Tested USB 3.0 drives are all fairly small until you put them side by side. When they are next to each other, the Sandisk’s size compares favorably to others. The reason being that all the other drives come with a loop hole to attach to a keyring, and this adds to the drives’ length considerably. The Verbatim is even twice as large as the Sandisk, largely due to its retractable connector mechanism. In terms of durability, Kingston and Transcend both share a rigid aluminium unibody, which is likely to survive if it’s being stepped on.
Overheating doesn’t seem to be much of an issue as far as we can tell. The Transcend did get a little bit warm after our endurance tests but that’s simply because the drive’s aluminium conducts heat faster than most other materials commonly used on flash drives.
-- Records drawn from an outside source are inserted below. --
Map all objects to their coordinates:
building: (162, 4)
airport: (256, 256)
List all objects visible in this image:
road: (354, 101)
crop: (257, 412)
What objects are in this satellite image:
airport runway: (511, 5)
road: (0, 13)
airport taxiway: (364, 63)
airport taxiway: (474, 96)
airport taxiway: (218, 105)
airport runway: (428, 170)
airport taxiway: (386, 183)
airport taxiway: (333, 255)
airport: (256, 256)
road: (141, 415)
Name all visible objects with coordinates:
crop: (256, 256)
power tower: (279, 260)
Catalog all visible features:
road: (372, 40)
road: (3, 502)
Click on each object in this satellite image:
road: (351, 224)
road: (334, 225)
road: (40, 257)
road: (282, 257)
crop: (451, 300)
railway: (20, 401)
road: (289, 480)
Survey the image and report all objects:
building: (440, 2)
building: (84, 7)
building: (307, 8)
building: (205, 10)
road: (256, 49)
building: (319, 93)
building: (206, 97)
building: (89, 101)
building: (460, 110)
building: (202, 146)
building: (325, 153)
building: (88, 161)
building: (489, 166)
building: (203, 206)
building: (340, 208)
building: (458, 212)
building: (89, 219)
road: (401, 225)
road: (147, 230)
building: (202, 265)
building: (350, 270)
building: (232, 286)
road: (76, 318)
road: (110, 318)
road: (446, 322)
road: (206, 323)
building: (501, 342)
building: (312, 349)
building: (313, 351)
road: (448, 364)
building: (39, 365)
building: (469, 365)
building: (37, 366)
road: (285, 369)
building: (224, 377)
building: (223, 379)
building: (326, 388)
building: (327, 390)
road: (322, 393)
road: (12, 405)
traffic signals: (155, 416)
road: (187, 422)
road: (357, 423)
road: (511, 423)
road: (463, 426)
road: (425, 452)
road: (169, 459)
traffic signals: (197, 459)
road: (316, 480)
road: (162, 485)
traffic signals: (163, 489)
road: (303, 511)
These prices were taken from Amazon directly, and are up-to-date as of early April 2016. And judging from current prices, there’s no reason not to pick a drive smaller than 64GB or even 128GB.
DT Micro 3.1
|16GB||54.4 cents||43.7 cents||58.3 cents||43.8 cents||61.6 cents|
|32GB||37.5 cents||31.2 cents||45 cents||34.3 cents||68.7 cents|
|64GB||41.1 cents||24.9 cents||38.8 cents||31.2 cents||58.3 cents|
Buyers who want a drive that only protrudes as little as possible from a USB port should consider one. Thumb drives in general stick out quite conspicuously so they could easily get bent when being bumped repeatedly. This could easily result in data loss and maybe even worse, a broken USB port. Compact drives by design can always stay inserted to a USB-enabled car stereo or to a notebook as a semi-permanent storage for media. They can free up precious space on the laptop’s speedy SSD for mission critical tasks. For this reason, a tiny drive can actually prove to be quite practical to some of us who might need an effortless storage expansion option.